Glenn referred to historical posts by Burrito Justice and Bernalwood several times in his presentation, with special attention paid to Burrito Justice’s posts on the Valencia Hotel collapse and Serpentinia, and Bernalwood’s epic post on the history of Army Street/Cesar Chavez’s awfulness.
Bernal’s superior seismic safety was discussed in the Q&A after the talk, though I don’t think our chert was specifically credited.
9 thoughts on “What You Missed When You Missed Glenn Lym’s Talk About the Lost Geology of Bernal Heights”
One of the best presentations by the Bernal History Project ever! Glenn and his presentation were stunning. For clarification, Irish Hill is on the east side of Potrero Hill and Third Street and can still be seen in the area east of Illinois between 20th and 22nd. The hill actually was quite large but over time was cut down, as were many other hills in the City, for development reasons. The current plans to redevelop the shipyard area and surrounding facilities will save the hill from being cut down even more.

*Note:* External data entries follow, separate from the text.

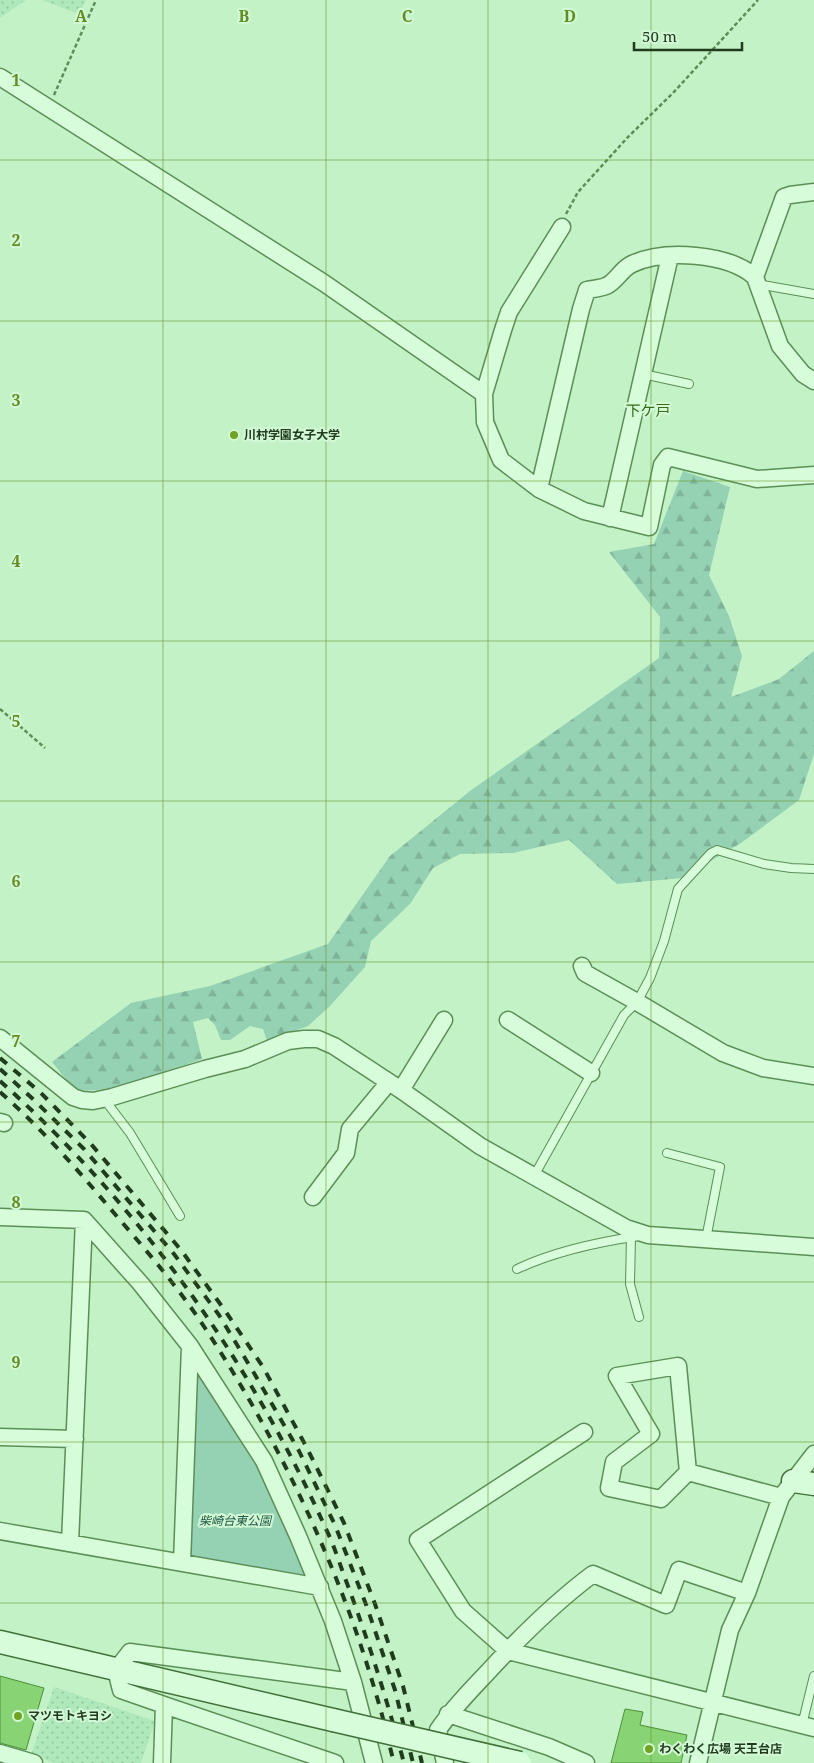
<svg xmlns="http://www.w3.org/2000/svg" width="814" height="1763" font-family="'Noto Serif','Noto Sans JP',serif">
	<defs>
		<pattern id="farmland-dots" width="8" height="8" patternUnits="userSpaceOnUse" patternTransform="scale(1.25)"><rect width="8" height="8" fill="#aee8bb"/><path d="M2 2h.1M6 6h.1" fill="none" stroke="#95c8a0" stroke-width="1.8" stroke-linecap="round"/></pattern>
		<pattern id="forest-firs" width="22" height="20" patternUnits="userSpaceOnUse" patternTransform="scale(1.25)"><rect width="22" height="20" fill="#95d1b3"/><path d="M5 1l3.5 6h-7zM16 11l3.5 6h-7z" fill="#80b49a"/></pattern>
	</defs>
	<rect width="100%" height="100%" fill="#c2f2c6"/>
	<path fill="url(#farmland-dots)" d="M0,0H26L0,18Z
		M42,0H86L79,14Z
		M54,1687L155,1721L141,1763H55L31,1755Z"/>
	<path fill="url(#forest-firs)" d="M683,471L730,487L709,575L729,616L742,656L731,697L779,679L814,651V754L799,800L741,843L682,878L617,884L569,840L513,853L460,854L433,868L410,904L371,941L365,967L329,1007L308,1026L267,1041L263,1029L250,1026L230,1040H221L215,1025L208,1018L193,1022L202,1059C178,1067 95,1100 75,1088C68,1083 58,1069 52,1062L131,1003L210,986L328,944L390,856L470,791L659,658L660,617L609,552L654,544Z"/>
	<path fill="#95d1b3" d="M200,1375L246,1445L274,1496L311,1580L189,1559L193,1380Z"/>
	<path fill="#88d374" stroke="#4e8f3b" d="M0,1676L44,1688L26,1750L0,1743Z
		M625,1709L643,1712L640,1725L687,1735L681,1763H611Z"/>
	<g fill="none" stroke-linecap="round" stroke-linejoin="round">
		<g stroke="#5c8e57" stroke-width="10">
			<path id="lane" d="M757,284L814,294
				M643,374L689,384
				M104,1099L130,1133L180,1216
				M667,1153L720,1167L706,1239
				M534,1176L624,1015L637,1002L650,978L664,941L678,889L711,853L717,850L764,864L791,868L814,869
				M631,1237L630,1284L639,1317
				M517,1269C555,1251 598,1242 639,1236
				M802,1725L814,1676"/>
		</g>
		<g stroke="#5c8e57" stroke-width="19">
			<path id="street" d="M0,77L324,283L484,394
				M562,227L509,312L503,330L484,394L485,422L501,460L539,489L584,511L649,527L662,465L668,457L757,479L814,475
				M755,277L784,197L790,195L814,192
				M539,489L581,309L587,290C593,289 601,288 606,286C616,282 621,269 632,264C665,249 728,253 755,277L780,346L803,374L814,381
				M610,518L670,256
				M582,966L585,973L637,1002L723,1053L763,1068L814,1076
				M508,1020L591,1073
				M0,1038L73,1097L82,1100L93,1101L112,1097L205,1069L245,1059L288,1041L304,1039H318L334,1046L401,1090L480,1146L626,1228L648,1235L814,1247
				M401,1090L444,1020
				M0,1122L4,1123
				M313,1197L346,1153L350,1129L389,1082
				M0,1217L84,1220L141,1284L190,1346L264,1461L298,1536L333,1621L353,1682L374,1763
				M584,1432L418,1540L463,1611L508,1651L814,1728
				M0,1437L75,1439
				M688,1472L661,1499L609,1488L614,1462L651,1434L617,1376L678,1366L688,1472L781,1497
				M0,1531L320,1587
				M70,1543L84,1220
				M182,1563L190,1346
				M164,1705L121,1690L116,1670L130,1652L353,1682
				M448,1714L549,1747L586,1763
				M0,1753L34,1763
				M162,1763L164,1705L335,1763
				M445,1763L438,1730C452,1709 469,1692 486,1674C519,1638 554,1603 593,1574L666,1605L679,1570L747,1593
				M698,1763L730,1630L747,1593L781,1497L814,1454"/>
		</g>
		<g stroke="#416f3a" stroke-width="25">
			<path id="secondary" d="M793,1481L814,1484
				M0,1642L333,1720"/>
		</g>
		<path stroke="#5c8e57" stroke-width="2.5" stroke-dasharray="4 2.5" stroke-linecap="butt" d="M54,95L96,0
			M566,214L578,192L628,137L673,93L758,0
			M0,709L45,748"/>
		<use href="#lane" stroke="#d6fcd9" stroke-width="8"/>
		<use href="#street" stroke="#d6fcd9" stroke-width="16"/>
		<use href="#secondary" stroke="#d6fcd9" stroke-width="22"/>
		<path stroke="#213c1d" stroke-width="4" stroke-dasharray="9 9" stroke-linecap="butt" d="M0,1058L41,1093L91,1144L181,1250L226,1312L263,1367L307,1448L344,1523L375,1604L403,1686L422,1763
			M0,1069L34,1100L84,1149L174,1254L219,1315L254,1373L299,1451L335,1525L367,1607L395,1690L413,1763
			M0,1081C139,1205 250,1360 326,1529C334,1545 339,1562 345,1578C368,1639 387,1700 404,1763
			M0,1092C42,1129 78,1170 114,1213C146,1250 178,1287 205,1328C278,1439 339,1566 376,1694C383,1716 388,1740 394,1763"/>
		<g stroke="#416f3a" stroke-width="25" stroke-linecap="butt">
			<path id="secondary-bridge" d="M333,1720L520,1763"/>
		</g>
		<use href="#secondary-bridge" stroke="#d6fcd9" stroke-width="22"/>
	</g>
	<path fill="none" stroke="#628e21" stroke-width="1" stroke-opacity="0.55" d="M163,0V1763M326,0V1763M488,0V1763M651,0V1763M0,160H814M0,321H814M0,481H814M0,641H814M0,801H814M0,962H814M0,1122H814M0,1282H814M0,1442H814M0,1603H814"/>
	<g fill="#72a222" stroke="#d2f8d6" stroke-width="2">
		<circle cx="234" cy="435" r="5"/>
		<circle cx="18" cy="1716" r="5"/>
		<circle cx="649" cy="1749" r="5"/>
	</g>
	<g text-anchor="middle" stroke-width="4" stroke-linejoin="round" paint-order="stroke">
		<g font-size="12" font-weight="bold" fill="#213c1d" stroke="#d2f8d6" text-anchor="start">
			<text x="244" y="439">川村学園女子大学</text>
			<text x="28" y="1720">マツモトキヨシ</text>
			<text x="659" y="1753">わくわく広場 天王台店</text>
		</g>
		<g font-size="12" font-style="italic" fill="#215a45" stroke="#d2f8d6">
			<text x="235" y="1525">柴崎台東公園</text>
		</g>
		<g font-size="15" fill="#3b6c18" stroke="#d2f8d6">
			<text x="648" y="416">下ケ戸</text>
		</g>
	</g>
	<g font-size="16" text-anchor="middle" font-weight="bold" fill="#628e21" stroke="#d2f8d6" stroke-width="4" stroke-linejoin="round" paint-order="stroke">
		<text x="81" y="22">A</text>
		<text x="244" y="22">B</text>
		<text x="407" y="22">C</text>
		<text x="570" y="22">D</text>
		<text x="16" y="86">1</text>
		<text x="16" y="246">2</text>
		<text x="16" y="406">3</text>
		<text x="16" y="567">4</text>
		<text x="16" y="727">5</text>
		<text x="16" y="887">6</text>
		<text x="16" y="1047">7</text>
		<text x="16" y="1208">8</text>
		<text x="16" y="1368">9</text>
	</g>
	<path d="M634 42v8h108v-8" fill="none" stroke="#213c1d" stroke-width="2.5"/>
	<text x="642" y="42" font-size="15" fill="#213c1d" stroke="#d2f8d6" stroke-width="4" paint-order="stroke">50 m</text>
</svg>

A piece of San Francisco’s geological history will remain thanks to good planning.
Sounds like a dynamite presentation! Sorry I missed it. I don’t live in Bernal Heights, but I feel a spiritual kinship with the area because my g-grandmother and g-g- grandmother shared a house at 261 Winfield. They both died there in 1928 and had their funerals at St. Kevin’s.
Here is a link to a good article about Irish Hill: http://www.foundsf.org/index.php?title=Irish_Hill_then_and_now
Patrick, we at BHP would love to talk to you about your family history sometime! Drop us a line at firstname.lastname@example.org.
Thanks for the clarification on Irish Hill. Fixed!
It was a great presentation. For some reason I either have narcolepsy or maybe there wasn’t enough oxygen in the room as it was hard for me to stay awake. I regretfully fell asleep a couple times. I’m stating this because I want to make it clear that this was not intentional at all. It was an excellent evening.
The gentleman at the back that night is Bill Cassidy, lifelong resident of Ripley Street and a walking treasure trove of knowledge of Bernal. He did some of the first oral histories on the hill about thirty years ago. We at Bernal History Project can only hope to follow in his footsteps.
Thanks for the good synopsis.
The picnickers atop The NW peak of Potrero Hill are in the well known etching of the Inner Mission, about the only depiction of Mission Creek from probably the 1850’s. The peak was where Safeways is now in the Potrero Center. And just like there is a chunk of Irish Hill left near the Union Ironworks Illinois bet 20th and 22nd, there is a chunk of that peak on Alameda bet Potrero and Bryant.
Thanks for a great talk and presentation, Glenn!
Thanks also to Vicky Walker for identifying Bill Cassidy. I realized when I got home that I should have asked his name.
Just a note that it’s Islais Creek, not Isais. 🙂 You can read an epic poem about it in my book, Unruly Islands.